Referring to FIG. 5, transformer 19 and rectifier stack 20 generate considerable heat in operation. Rather than utilizing enclosed waterproof boxes and cooling plates aboard towed body 10, the transformer 19 and rectifier 20 are each completely encapsulated within very thin and conformal waterproof coatings 24, 25 respectively of material which may for example be a moldable polymer. The sealed transformer 19 and rectifier 20 are in turn mounted on towed body 10 so that the encapsulation layers 24, 25 are directly exposed to the sea water, thereby allowing heat conduction directly through the thin layers 24, 25 to the sea water. The transformer 19 and rectifier 20 may for example be mounted in an internal cavity of body 10, which cavity is flooded with sea water. Alternatively, they may be mounted in a pocket in the side wall of towed body 10 exposed to the sea water. Alternatively a tunnel may pass through a portion of towed body 10 through which sea water passes, the transformer 19 and rectifier 20 then being mounted within or on the side wall of said tunnel. Waterproof pigtails 26 shown schematically in FIG. 5 in turn pass between transformer 19 and rectifier 20 respectively and the power connections internal to towed body 10. This cooling aspect of the present invention provides for very efficient cooling and component design to minimize size and weight on the towed body 10.
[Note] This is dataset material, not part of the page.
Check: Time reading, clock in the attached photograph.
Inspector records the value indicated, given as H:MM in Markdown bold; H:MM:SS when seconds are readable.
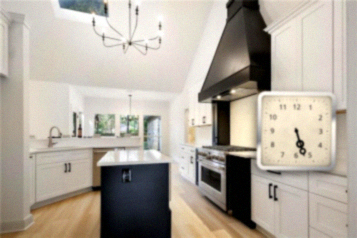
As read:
**5:27**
Solely as an exemplary embodiment of one form of the present invention, the following parameters may apply in addition to the parameters of electrode 18 mentioned above:
It will be seen from the above parameters that a very light weight, small size open loop magnetic field system is provided, including simplified electrode handling and efficient cooling.
It will be appreciated by persons skilled in the act that numerous variations and/or modifications may be made to the invention without departing from the spirit and scope of the invention. The present embodiments are, therefore, to be considered as illustrative and not restrictive.